* _Excerpted passage_:
↓↓↓

HTTP is a bit more efficient than FTP, but the principle is the same.
What is important is the initial page load, which needs to be small enough to show some content to the user, then load additional assets outside of the user's view. A page with a thousand tiny images will benefit from a sprite always because the negotiations would not only cause strain to the connection, but also potentially the client computer.

EDIT 2 (25-08-2017)
Another update here; Some time has passed and HTTP2 is (becoming) a real thing. I suggest reading this page for more information about it.
Taken from the second link (at the time of this edit):
It is expected that HTTP/2.0 will:
Substantially and measurably improve end-user perceived latency in
most cases, over HTTP/1.1 using TCP. Address the "head of line
blocking" problem in HTTP.
Not require multiple connections to a server to enable parallelism,
thus improving its use of TCP, especially regarding congestion
control.
Retain the semantics of HTTP/1.1, leveraging existing documentation
(see above), including (but not limited to) HTTP methods, status
codes, URIs, and where appropriate, header fields.

↑↑↑

* _Material provided_:

↓↓↓

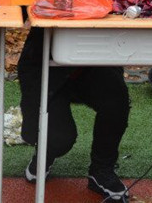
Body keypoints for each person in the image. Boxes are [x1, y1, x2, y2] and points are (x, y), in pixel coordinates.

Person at [17, 27, 131, 202]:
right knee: (61, 138)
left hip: (95, 60)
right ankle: (45, 153)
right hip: (46, 62)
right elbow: (22, 12)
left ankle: (101, 170)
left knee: (117, 100)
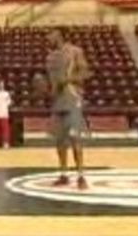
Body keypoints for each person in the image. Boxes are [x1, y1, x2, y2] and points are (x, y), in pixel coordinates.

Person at [43, 27, 91, 190]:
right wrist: (46, 90)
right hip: (57, 101)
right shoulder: (49, 57)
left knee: (75, 139)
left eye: (51, 33)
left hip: (72, 98)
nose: (48, 37)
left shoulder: (75, 52)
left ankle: (81, 176)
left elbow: (85, 73)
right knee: (60, 141)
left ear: (60, 35)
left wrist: (68, 79)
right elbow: (52, 84)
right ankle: (63, 174)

↑↑↑

* _Task 1_: According to the HTTP excerpt, what kind of page will always benefit from a sprite?
* _Task 2_: Extract from the HTTP excerpt the passage from "What is important" up to and including "information about it.".
* _Task 3_: Continue the HTTP excerpt, picking up right after its final sentence.
The data shown above is separate material, unrelated to the HTTP excerpt.

* _Task answer 1_: A page with a thousand tiny images.

* _Task answer 2_:
What is important is the initial page load, which needs to be small enough to show some content to the user, then load additional assets outside of the user's view. A page with a thousand tiny images will benefit from a sprite always because the negotiations would not only cause strain to the connection, but also potentially the client computer.

EDIT 2 (25-08-2017)
Another update here; Some time has passed and HTTP2 is (becoming) a real thing. I suggest reading this page for more information about it.

* _Task answer 3_:
Clearly define how HTTP/2.0 interacts with HTTP/1.x, especially in
intermediaries (both 2->1 and 1->2).
Clearly identify any new extensibility points and policy for their
appropriate use.
The bold sentence (emphasis mine) explains how HTTP2 will handle requests differently from HTTP1. Whereas HTTP1 will create ~8 (differs per browser) simultaneous (or "parallel") connections to fetch as much resources as possible, HTTP2 will re-use the same connection. This reduces overall time and network latency required to create a new connection which in turn, speeds up asset delivery. Additionally, your webserver will also have an easier time keeping ~8 times less connections open. Imagine the gains there :)
HTTP2 is also already quite widely supported in major browsers, caniuse has a table for it :)
EDIT (30-11-2015)
I've recently found this article on the topic 'page speed'. this post is very thorough and it's an interesting read at worst so I'd definitely give it a shot.
Original
There are too many answers to this question but here's my 2cents.
If you want to build a website you'll need few basic things in your tool belt like HTML, CSS, JS - maybe even PHP / Rails / Django (or one of the 10000+ other web frameworks) and MySQL.
The front-end part is basically all that gets sent to the client every request. The server-sided language calculates what needs to be sent which is how you build your website.
Now when it comes to managing assets (images, CSS, JS) you're diving into HTTP land since you'll want to do as few requests as possible. The reason for this is that there is a DNS penalty.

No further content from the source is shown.